*Task:* Collect each line of the entries that holds the string "council".

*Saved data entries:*
━━━━━━━━━━
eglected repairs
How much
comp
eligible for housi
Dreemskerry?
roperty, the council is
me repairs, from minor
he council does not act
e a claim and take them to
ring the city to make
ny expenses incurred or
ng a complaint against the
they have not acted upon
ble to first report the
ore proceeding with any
━━━━━━━━━━
*Answer section:*
roperty, the council is
he council does not act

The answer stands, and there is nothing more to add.